Objective A:
Reproduce the portion of the VDrift post starting at "VDrift is a racing" and ending at "from the 1980s.".
Objective B:
Summarize the VDrift post in two sentences.

Passage:
═══

VDrift is a racing simulator that emphasizes drifting. It was a Linux program that would eventually find its way to Windows and other platforms. Does it deliver on its front? This "John's Race Space" blog post is all about this free PC racing game. So feel free to continue reading this post to get my thoughts on VDrift.


VDrift is a free PC racing game that used to be Linux-exclusive. The game is free and open source, allowing users to import cars and tracks into the game. It also has a menu allowing you The game features 16 cars. While none of the machines are officially licensed, you do get a good variety of past and present machines. You can basically make out whatever the real cars are if you know your cars. There are nine tracks to race on. For some reason, the majority of courses are real-world, vintage-style courses, mostly from the 1980s.

═══

Record set:
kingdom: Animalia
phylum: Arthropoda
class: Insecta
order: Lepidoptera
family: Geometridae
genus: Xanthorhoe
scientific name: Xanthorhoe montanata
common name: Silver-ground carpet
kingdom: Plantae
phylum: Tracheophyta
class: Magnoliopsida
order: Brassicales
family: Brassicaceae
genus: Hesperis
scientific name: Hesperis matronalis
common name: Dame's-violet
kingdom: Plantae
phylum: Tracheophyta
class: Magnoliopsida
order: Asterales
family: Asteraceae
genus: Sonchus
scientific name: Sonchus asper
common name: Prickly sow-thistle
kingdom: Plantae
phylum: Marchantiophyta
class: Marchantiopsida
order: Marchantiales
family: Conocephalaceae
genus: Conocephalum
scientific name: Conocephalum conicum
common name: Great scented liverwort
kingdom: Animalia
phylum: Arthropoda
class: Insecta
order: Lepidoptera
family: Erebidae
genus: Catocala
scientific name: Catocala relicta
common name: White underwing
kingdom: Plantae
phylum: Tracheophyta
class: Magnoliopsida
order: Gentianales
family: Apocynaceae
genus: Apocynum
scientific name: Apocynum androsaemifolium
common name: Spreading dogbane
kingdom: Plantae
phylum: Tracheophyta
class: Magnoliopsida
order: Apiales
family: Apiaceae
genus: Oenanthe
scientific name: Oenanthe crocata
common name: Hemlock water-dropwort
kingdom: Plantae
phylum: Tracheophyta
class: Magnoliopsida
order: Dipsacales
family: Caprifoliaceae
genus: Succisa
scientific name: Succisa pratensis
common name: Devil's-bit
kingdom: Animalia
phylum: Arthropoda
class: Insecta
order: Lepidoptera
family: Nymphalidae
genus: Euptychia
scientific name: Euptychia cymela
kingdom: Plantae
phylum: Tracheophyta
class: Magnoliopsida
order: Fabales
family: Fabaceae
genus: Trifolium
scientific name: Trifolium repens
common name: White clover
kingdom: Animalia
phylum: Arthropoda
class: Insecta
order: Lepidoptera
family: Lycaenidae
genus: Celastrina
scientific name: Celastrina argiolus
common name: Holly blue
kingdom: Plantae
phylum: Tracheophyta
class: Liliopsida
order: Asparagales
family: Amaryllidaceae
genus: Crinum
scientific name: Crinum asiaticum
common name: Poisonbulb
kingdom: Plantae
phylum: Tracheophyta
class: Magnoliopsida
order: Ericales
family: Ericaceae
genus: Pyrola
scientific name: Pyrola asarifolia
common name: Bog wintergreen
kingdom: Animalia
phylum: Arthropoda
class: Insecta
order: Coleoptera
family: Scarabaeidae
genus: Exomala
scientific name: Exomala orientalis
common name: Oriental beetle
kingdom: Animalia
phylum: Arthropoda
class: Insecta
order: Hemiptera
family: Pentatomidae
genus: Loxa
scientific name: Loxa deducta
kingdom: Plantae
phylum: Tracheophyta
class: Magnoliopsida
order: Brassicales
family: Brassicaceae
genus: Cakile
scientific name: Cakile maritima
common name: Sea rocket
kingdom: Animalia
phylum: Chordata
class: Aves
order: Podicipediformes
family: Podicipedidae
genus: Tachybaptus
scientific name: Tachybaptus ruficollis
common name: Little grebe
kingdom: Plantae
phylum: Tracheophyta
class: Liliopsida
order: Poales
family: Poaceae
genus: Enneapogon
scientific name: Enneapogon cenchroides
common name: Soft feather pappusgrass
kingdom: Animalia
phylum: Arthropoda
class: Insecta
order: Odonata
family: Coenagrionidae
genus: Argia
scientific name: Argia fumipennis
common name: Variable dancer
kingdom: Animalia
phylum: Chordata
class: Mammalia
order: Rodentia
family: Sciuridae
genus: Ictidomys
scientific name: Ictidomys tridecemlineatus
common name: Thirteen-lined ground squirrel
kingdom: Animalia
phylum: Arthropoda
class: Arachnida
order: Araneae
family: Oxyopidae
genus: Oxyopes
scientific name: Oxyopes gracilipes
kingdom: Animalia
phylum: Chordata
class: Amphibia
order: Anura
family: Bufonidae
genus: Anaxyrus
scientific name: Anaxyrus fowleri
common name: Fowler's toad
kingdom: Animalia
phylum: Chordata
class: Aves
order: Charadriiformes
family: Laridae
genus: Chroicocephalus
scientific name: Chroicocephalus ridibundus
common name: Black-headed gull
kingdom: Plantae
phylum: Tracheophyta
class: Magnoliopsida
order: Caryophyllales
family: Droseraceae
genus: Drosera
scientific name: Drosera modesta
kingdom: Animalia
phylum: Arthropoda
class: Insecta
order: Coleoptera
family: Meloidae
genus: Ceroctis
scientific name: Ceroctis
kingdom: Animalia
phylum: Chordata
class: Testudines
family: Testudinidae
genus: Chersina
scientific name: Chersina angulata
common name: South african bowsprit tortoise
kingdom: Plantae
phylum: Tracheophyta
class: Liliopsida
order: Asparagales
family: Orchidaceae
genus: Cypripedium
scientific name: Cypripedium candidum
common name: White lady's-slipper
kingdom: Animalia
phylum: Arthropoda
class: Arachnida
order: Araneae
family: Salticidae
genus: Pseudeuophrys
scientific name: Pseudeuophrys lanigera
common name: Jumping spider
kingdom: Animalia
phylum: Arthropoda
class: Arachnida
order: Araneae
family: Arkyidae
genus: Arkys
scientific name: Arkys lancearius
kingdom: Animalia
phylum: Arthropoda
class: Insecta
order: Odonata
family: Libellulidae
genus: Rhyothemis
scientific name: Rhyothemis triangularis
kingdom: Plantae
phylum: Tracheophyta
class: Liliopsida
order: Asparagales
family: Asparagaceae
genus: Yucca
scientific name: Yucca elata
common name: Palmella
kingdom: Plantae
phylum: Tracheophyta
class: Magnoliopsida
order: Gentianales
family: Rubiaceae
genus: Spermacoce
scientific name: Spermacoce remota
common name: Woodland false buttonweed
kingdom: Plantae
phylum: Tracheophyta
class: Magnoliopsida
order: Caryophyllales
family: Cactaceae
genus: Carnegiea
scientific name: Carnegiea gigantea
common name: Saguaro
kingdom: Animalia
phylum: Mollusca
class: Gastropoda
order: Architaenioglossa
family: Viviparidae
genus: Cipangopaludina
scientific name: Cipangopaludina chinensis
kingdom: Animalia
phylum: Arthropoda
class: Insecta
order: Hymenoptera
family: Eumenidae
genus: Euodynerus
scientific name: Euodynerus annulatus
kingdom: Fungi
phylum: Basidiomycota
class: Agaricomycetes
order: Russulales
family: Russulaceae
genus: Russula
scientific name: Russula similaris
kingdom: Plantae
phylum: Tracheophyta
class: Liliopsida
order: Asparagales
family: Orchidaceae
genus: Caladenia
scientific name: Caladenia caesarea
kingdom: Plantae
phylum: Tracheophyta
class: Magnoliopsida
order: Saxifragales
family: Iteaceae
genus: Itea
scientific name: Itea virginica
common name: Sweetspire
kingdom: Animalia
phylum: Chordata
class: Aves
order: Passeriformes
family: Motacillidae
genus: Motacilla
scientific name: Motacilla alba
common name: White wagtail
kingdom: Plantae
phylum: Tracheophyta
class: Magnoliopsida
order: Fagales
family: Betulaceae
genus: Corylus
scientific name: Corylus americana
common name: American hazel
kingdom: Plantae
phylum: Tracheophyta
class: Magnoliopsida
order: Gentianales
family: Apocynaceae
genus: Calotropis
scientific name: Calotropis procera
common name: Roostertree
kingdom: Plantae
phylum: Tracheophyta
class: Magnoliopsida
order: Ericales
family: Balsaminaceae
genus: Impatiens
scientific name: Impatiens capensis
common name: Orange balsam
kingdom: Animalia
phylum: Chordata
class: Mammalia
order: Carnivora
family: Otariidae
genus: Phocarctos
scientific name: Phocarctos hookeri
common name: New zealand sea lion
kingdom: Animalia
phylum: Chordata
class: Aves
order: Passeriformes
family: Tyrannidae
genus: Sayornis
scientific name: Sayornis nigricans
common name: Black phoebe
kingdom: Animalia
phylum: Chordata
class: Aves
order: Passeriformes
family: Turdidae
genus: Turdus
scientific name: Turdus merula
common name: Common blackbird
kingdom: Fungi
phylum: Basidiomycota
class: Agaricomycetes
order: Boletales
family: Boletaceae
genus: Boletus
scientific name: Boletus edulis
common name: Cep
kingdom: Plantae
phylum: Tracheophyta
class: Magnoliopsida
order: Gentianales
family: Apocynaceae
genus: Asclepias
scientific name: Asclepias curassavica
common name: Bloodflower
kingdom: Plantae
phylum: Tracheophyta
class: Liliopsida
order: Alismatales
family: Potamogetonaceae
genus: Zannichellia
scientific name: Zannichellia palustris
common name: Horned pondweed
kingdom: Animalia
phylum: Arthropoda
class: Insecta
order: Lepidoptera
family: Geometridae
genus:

═══

Correct output A:
VDrift is a racing simulator that emphasizes drifting. It was a Linux program that would eventually find its way to Windows and other platforms. Does it deliver on its front? This "John's Race Space" blog post is all about this free PC racing game. So feel free to continue reading this post to get my thoughts on VDrift.


VDrift is a free PC racing game that used to be Linux-exclusive. The game is free and open source, allowing users to import cars and tracks into the game. It also has a menu allowing you The game features 16 cars. While none of the machines are officially licensed, you do get a good variety of past and present machines. You can basically make out whatever the real cars are if you know your cars. There are nine tracks to race on. For some reason, the majority of courses are real-world, vintage-style courses, mostly from the 1980s.

Correct output B:
VDrift is a free, open-source PC racing simulator focused on drifting that began as a Linux-exclusive program and later reached Windows and other platforms, and it lets users import cars and tracks. It offers 16 unlicensed cars covering past and present machines, plus nine tracks, most of them real-world, vintage-style courses mainly from the 1980s.